Lá pelos idos dos anos 2000, havia um comercial que não me sai da memória. Era daquelas propagandas que grudam na alma feito jingle antigo. Um menino recebia um copo de suco Tang do tio Jaime — sempre ele, o solícito, o prestativo, o “servidor” oficial da casa. O garoto, com ares de pequeno déspota, dizia algo como: “Jaime, você não se cansa de me servir?”. E Jaime, com um sorriso entre a leve ironia e a sabedoria de botequim, respondia: “Servir não significa ser empregado. Significa estar disponível.” Pelo menos assim passava na cabeça dos que viam, afinal Jaime, chamado pela mãe do menino, era um mordomo, não falava, assim como o menino. A propaganda ainda que sagaz e ácida, trazia a desigualdade da vida, mas doce como tal bebida.

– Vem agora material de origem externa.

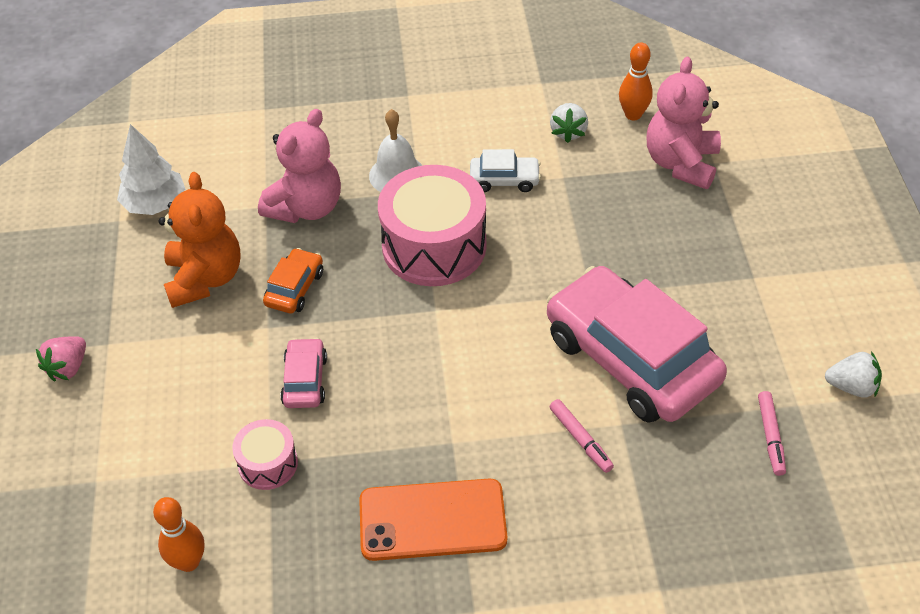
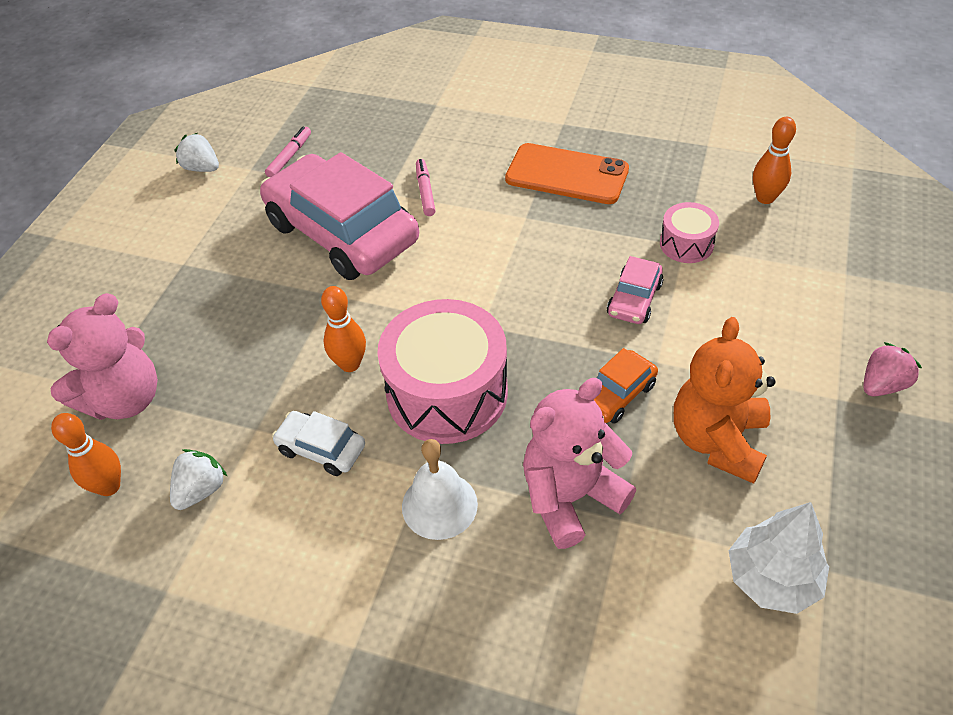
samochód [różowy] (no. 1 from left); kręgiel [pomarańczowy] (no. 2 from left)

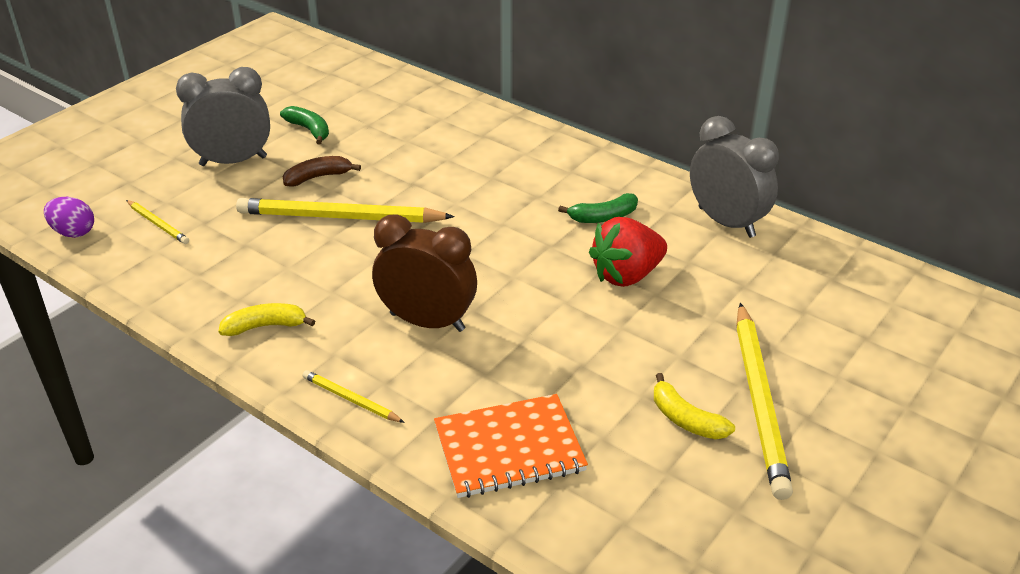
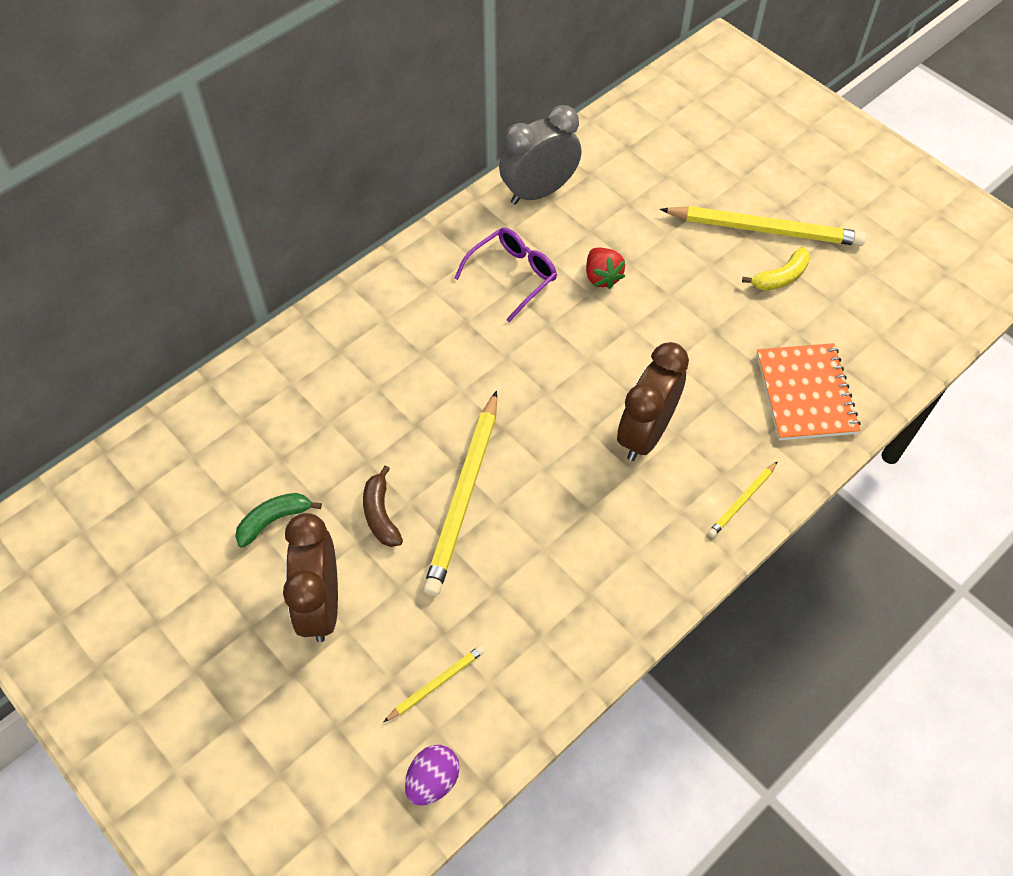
budzik [brązowy] (no. 1 from left); okulary [fioletowy]; truskawka [czerwony]; banan [żółty] (no. 1 from left in the first image)

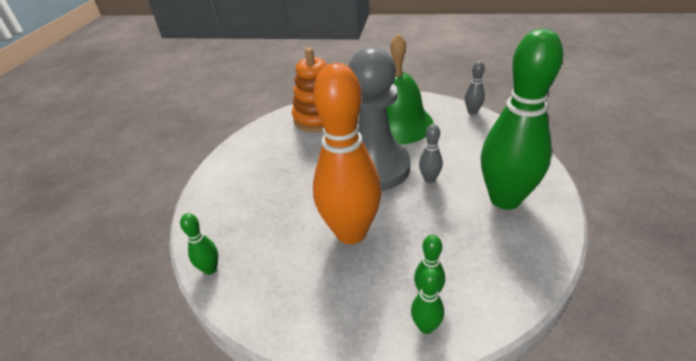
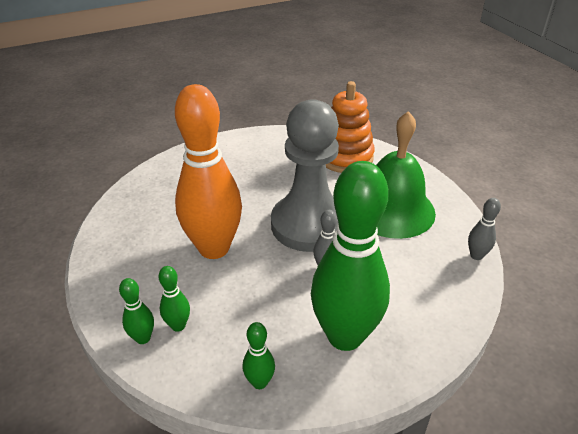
kręgiel [zielony] (no. 3 from left)

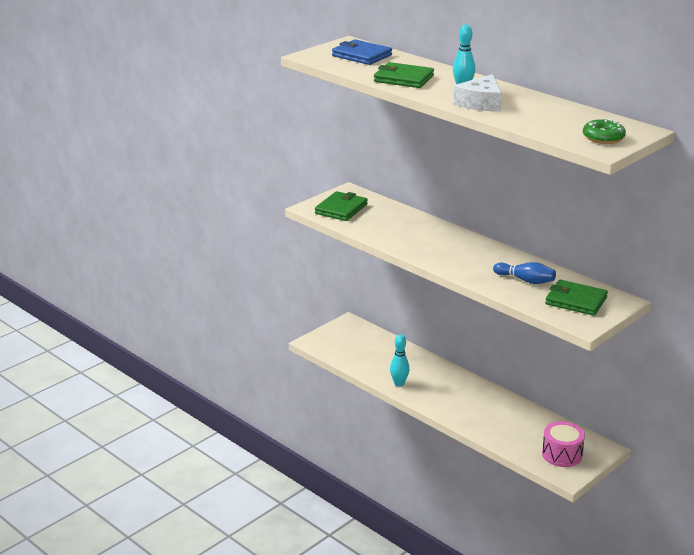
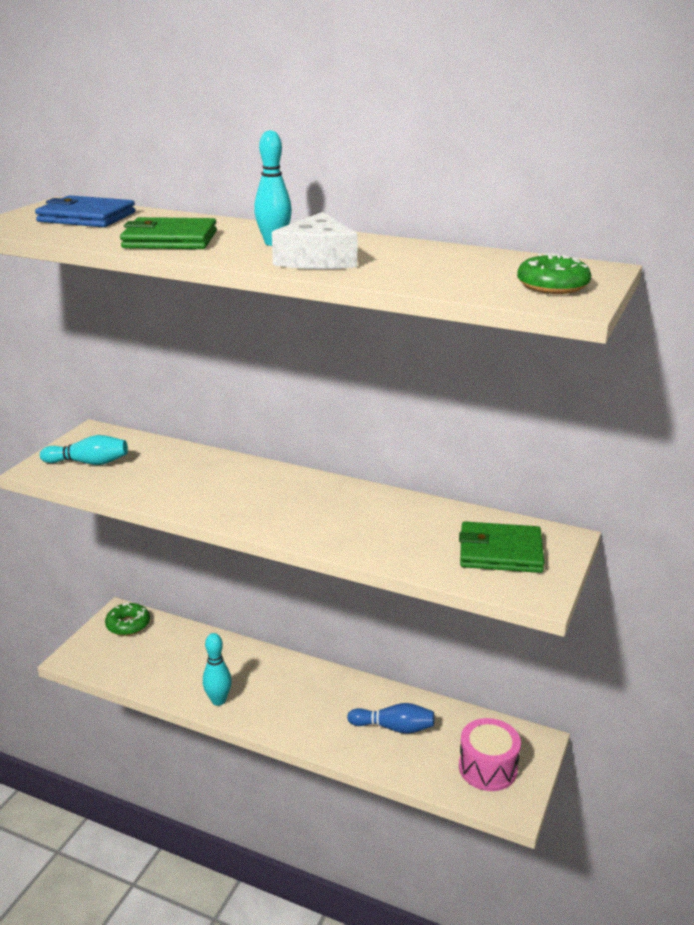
kręgiel [turkusowy] (no. 1 from left); donut [zielony] (no. 1 from left); kręgiel [niebieski]

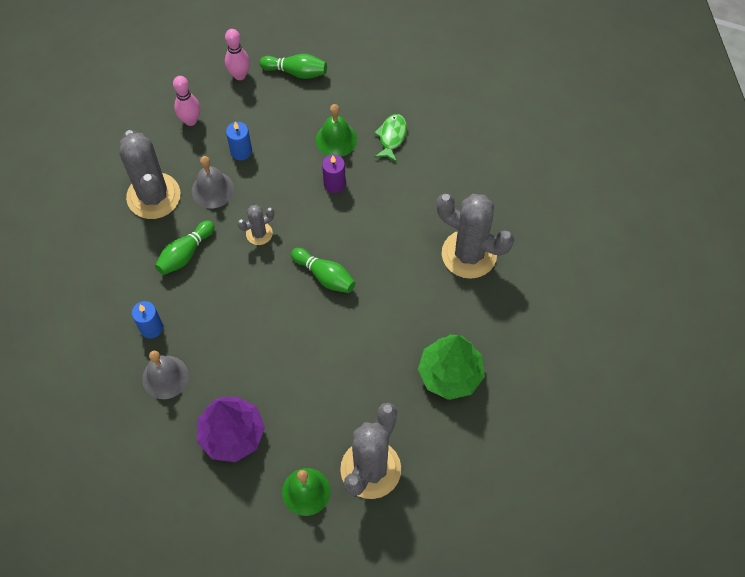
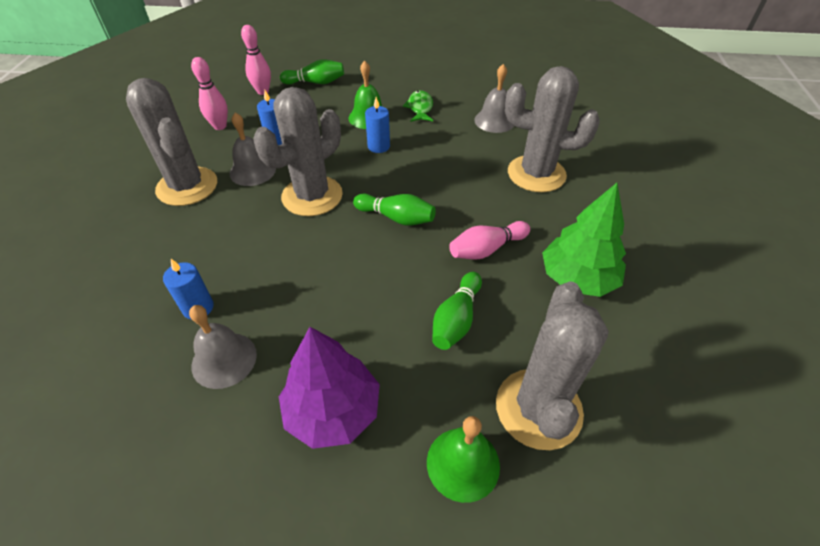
kaktus [szary] (no. 2 from left); świeca [niebieski] (no. 3 from left); kręgiel [zielony] (no. 3 from left); kręgiel [różowy] (no. 3 from left); dzwonek [szary] (no. 3 from left)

Pronto. Era isso. Uma propaganda de suco sintetizando uma filosofia de vida que até hoje vale mais do que qualquer pozinho sabor laranja.
A publicidade, é verdade, muitas vezes escorrega no simplismo. Mas ali, entre um copo de Tang e outro, havia algo verdadeiro. Havia ternura. Porque no mundo onde o orgulho se ergue mais alto que a gentileza, ser disponível tornou-se ato de rebeldia.
Disponibilidade é uma dessas palavras que parecem simples, mas carregam um mundo nas costas. Não falo aqui da disponibilidade que nos cobram os chefes, os relógios ou os aplicativos que monitoram nossos passos. Falo da disposição sincera, que se oferece sem cobrança, sem fatura, sem dívida. Aquela que se manifesta quando alguém atravessa um momento difícil, e você simplesmente diz: “Estou aqui.”
Ser disponível, portanto, não é se anular. É se permitir. É dar sem se perder. É saber que, às vezes, uma palavra dita no momento certo salva um dia — ou uma vida. É saber que quem se dispõe a ajudar não se faz menor, mas cresce. E quem recebe a ajuda, se for sensível o bastante, cresce junto.
Nos tempos apressados em que vivemos, ter alguém que nos ajude parece luxo. Um luxo mais raro que trufas brancas ou safiras do Ceilão. Mas não deveria ser. O mundo seria menos cinza se mais pessoas escolhessem ser como o Jaime — não por obrigação, mas por convicção. Não por servidão, mas por empatia. Ele tinha salário, mas não era só isso.
E talvez o maior tesouro da vida esteja mesmo nesses instantes: ‘o dia em que alguém nos estendeu a mão sem que pedíssemos.
O instante em que fomos a ponte para alguém atravessar seu próprio abismo.
E aquele raro momento em que entendemos — entre um gole de suco e outro — que servir, no fundo, é uma forma delicada de amar.
Porque, no fim, o tesouro da vida nunca esteve num cofre ou numa conta bancária. Ele está nos pequenos gestos. Nas gentilezas inesperadas.
Aquilo que você busca no momento pode ser servido como um suco embaixo da Torre Eiffel e não um champagne, pois é o quê, mas com quem e onde.